Regulatory Déjà vu All Over Again

08/04/16

A new CMBS issuance is set to test whether regulators will treat the 5% retained credit risk under Dodd-Frank as loans or bonds.  The difference matters because there are different capital charges for loans and bonds.  If regulators treat the retained credit risk as bonds (which matches the technical form of the retained interest), then the risk retention requirement will be much more onerous.  If they treat the retained credit risk as loans, it is just as if the bank securitized only 95% of the loans, rather than 100%.  

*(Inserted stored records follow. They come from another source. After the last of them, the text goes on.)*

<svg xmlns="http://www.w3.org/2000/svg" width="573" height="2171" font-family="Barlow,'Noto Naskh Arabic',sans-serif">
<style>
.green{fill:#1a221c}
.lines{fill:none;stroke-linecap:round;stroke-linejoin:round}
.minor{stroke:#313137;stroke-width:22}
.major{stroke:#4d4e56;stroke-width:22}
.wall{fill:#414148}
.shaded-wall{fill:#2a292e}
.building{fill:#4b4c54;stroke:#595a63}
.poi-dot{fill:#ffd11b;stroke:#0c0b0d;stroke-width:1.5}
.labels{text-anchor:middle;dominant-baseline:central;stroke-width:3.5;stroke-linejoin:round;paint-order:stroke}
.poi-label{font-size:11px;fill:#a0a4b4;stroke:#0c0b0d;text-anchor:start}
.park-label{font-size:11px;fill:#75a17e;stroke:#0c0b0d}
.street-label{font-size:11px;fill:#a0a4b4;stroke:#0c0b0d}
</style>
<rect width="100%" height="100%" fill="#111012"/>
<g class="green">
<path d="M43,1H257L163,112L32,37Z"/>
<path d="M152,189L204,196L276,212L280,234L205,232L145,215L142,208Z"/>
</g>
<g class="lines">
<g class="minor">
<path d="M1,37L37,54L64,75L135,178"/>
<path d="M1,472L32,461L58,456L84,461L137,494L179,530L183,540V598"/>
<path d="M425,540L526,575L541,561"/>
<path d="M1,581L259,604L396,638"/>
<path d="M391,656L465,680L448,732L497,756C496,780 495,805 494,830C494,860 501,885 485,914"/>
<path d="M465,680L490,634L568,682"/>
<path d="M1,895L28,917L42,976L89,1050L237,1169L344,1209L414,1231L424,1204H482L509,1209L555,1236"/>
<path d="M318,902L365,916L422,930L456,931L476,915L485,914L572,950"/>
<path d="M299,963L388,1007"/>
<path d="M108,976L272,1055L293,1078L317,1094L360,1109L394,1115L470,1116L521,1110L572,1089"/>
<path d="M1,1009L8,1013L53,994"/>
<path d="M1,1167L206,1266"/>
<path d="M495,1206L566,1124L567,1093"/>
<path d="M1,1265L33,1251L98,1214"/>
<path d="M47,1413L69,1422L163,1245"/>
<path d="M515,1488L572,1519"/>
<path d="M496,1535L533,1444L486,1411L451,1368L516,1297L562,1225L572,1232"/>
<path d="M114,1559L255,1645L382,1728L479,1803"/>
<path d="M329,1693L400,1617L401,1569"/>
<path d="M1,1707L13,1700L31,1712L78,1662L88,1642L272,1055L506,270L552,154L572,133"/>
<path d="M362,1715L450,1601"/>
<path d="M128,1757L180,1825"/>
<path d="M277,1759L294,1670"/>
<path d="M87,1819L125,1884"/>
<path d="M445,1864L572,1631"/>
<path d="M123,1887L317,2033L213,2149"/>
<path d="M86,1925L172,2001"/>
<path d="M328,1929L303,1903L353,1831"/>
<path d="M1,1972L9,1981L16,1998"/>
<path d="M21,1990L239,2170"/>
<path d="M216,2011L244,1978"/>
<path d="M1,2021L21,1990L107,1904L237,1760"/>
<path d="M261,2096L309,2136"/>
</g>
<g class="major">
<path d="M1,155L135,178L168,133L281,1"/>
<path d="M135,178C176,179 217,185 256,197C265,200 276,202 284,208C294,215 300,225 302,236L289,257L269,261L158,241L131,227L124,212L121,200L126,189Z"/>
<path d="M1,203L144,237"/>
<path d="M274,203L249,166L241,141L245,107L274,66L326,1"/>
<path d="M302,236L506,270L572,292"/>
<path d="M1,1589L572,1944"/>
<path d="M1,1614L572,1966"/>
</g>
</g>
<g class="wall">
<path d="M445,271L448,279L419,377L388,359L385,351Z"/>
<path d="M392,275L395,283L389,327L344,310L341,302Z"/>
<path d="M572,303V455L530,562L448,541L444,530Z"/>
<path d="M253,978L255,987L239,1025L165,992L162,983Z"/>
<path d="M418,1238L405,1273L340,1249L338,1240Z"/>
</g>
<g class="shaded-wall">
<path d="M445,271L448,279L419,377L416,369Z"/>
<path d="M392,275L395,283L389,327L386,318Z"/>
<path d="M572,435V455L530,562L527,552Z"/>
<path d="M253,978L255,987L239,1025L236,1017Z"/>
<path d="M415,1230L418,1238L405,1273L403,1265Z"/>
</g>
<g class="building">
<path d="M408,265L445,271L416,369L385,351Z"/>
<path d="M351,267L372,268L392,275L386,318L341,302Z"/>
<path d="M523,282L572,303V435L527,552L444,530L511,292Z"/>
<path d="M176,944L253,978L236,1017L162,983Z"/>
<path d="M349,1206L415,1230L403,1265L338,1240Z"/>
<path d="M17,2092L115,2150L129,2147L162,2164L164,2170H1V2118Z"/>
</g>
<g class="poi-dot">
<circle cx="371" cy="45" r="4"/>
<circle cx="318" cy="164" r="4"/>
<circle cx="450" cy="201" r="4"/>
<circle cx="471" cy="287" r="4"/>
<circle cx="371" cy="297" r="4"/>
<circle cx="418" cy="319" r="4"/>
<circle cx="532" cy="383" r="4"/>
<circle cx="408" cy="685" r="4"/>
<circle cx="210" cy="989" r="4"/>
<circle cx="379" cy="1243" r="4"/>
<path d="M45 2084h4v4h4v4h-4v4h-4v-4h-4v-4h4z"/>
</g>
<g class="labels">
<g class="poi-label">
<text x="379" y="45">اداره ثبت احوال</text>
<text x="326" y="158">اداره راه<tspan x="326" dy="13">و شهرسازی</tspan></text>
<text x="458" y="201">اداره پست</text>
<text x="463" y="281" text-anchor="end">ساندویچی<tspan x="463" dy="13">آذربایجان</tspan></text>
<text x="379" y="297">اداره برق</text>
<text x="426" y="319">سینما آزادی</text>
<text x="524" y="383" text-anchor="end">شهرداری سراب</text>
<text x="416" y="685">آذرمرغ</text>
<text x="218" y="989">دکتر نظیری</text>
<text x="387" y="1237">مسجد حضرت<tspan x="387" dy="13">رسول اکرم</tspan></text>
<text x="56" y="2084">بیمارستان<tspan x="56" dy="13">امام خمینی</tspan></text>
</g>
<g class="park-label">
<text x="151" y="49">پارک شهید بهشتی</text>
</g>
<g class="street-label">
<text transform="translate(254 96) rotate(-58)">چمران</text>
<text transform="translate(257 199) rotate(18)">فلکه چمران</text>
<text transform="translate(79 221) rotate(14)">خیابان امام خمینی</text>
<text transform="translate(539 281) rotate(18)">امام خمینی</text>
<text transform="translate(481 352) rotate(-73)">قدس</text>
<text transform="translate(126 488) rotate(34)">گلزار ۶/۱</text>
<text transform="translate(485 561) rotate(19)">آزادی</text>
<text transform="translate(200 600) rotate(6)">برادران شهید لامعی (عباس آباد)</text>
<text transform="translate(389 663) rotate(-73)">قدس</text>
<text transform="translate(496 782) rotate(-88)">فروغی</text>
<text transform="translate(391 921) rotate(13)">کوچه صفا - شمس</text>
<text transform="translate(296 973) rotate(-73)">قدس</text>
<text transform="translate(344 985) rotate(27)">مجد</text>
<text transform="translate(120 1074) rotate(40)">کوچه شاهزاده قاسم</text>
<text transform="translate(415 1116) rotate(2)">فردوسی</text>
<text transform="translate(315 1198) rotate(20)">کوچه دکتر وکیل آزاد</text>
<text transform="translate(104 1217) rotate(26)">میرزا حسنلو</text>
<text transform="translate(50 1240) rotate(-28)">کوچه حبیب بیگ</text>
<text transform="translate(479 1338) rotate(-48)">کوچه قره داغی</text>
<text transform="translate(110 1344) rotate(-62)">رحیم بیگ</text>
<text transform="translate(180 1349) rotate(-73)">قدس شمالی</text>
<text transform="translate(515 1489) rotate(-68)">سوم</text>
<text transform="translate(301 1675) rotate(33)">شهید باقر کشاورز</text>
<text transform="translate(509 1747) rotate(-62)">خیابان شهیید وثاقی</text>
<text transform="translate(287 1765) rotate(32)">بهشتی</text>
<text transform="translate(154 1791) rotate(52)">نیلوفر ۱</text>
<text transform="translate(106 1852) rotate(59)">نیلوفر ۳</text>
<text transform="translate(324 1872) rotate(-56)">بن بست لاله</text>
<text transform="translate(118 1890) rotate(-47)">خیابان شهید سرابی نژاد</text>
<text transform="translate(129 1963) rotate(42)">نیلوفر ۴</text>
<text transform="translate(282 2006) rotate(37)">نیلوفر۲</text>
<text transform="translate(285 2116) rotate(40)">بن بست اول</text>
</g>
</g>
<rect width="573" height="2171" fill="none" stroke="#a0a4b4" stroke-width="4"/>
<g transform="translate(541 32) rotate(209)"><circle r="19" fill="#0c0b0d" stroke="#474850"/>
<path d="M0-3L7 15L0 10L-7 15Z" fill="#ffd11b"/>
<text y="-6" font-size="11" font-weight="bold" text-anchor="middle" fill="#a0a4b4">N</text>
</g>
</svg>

Here's the thing:  we've been through this issue before.  In the 1980s the Federal Home Loan Bank Board had to decide whether S&L's junk bond investments were to be treated as bonds or as loans.  S&Ls were limited to hoping 1% of their assets in junk bond, but the FHLBB permitted them to count junk bonds as "commercial loans", which had a 10% asset cap, and thus have up to 11% of their assets in junk bonds. Bill Bratton and I documented this in a paper about the development of the synthetic CDO several years ago:  

The Federal Home Loan Bank Board (“FHLBB”) implementing regulations stated that investments in corporate debt securities had to be in securities “rated in one of the four highest grades by at least two nationally recognized investment rating services at their respective most recent published rating before the date of purchase of the security,” meaning that the corporate debt securities had to be investment grade. 12 C.F.R. § 545.75(b)(2) (1984). However, the rule making permitted S&Ls to invest up to 1 percent of their assets in corporate debt securities irrespective of their rating “if in the exercise of its prudent business judgment it determines that there is adequate evidence that the obligor will be able to perform all that it undertakes to perform in connection with such securities, including all debt service requirements.” Id. § 545.75(d). In other words, on their face, the regulations permitted up to 1 percent of S&Ls’ assets to be invested in junk bonds if the S&L believed that the bonds would not default.

In its Federal Register release publishing the regulations, however—but not in the regulation itself—the FHLBB stated that “the Board wishes to clarify that an investment in notes, paper, or debt securities may be treated as a commercial loan to the issuer whether or not they satisfy the rating, marketability, and other requirements of § 545.75.” 48 Fed. Reg. 23032, 23045 (May 23, 1983). This meant that S&Ls could purchase junk bonds and treat them as “commercial loans” for the purposes of investment regulation. Accordingly, the applicable limit for S&L junk bond purchases was the 10 percent of assets limit set for commercial loans. 12 C.F.R. § 545.46(a) (1984).This 10 percent limit could then be added to the 1 percent facially permitted junk bond limit, as S&Ls were permitted to elect the “classification of loans or investments,” namely that the S&L could choose which limit would apply to a particular loan or investment if multiple limits could apply. Id. § 545.31. This should not be confused with regulatory classification of loans for Allowance of Loan and Lease Losses (ALLL) purposes.

Thus, an S&L could opt for the 10 percent limit plus the 1 percent limit to get up to 11 percent of its assets in junk bonds. 52 Fed. Reg. 25870, 25876 (July 9, 1987) (referring to the 11 percent limit).

This story did not end well for the S&Ls...or the FHLBB.  Some S&Ls gorged on junk bonds, seeking higher yield to offset the mismatch between their mortgage assets'  earnings and their deposit funding cost.  Others gorged even more because they were part of the Michael Milken daisy chain.  This all turned out very badly as the junk bonds proved to be, well, junk, and only deepened the S&Ls' insolvency.  The FHLBB paid the price too...it's no longer around, having become the OTS (mainly), which is now (mainly) merged into the OCC.  

Is there a lesson here for regulators regarding the CMBS market?  Perhaps.  There are important differences, but regulators should be making the decision not based on the convenience of the CMBS market.  The story of the S&Ls should be a cautionary tale about taking regulatory actions that favor short-term industry interests without a good free-standing justification for those actions.  There has been incredible convergence between loan and bond markets, but they aren't fully interchangeable.  The covenants and payment structures on the 5% retained interest surely don't match the covenants and payment structures on the underlying mortgages.  Securitization is doing more than a pure pass-through here, and the question is whether the risks created are material enough that they should require treating the retained credit risk as bonds.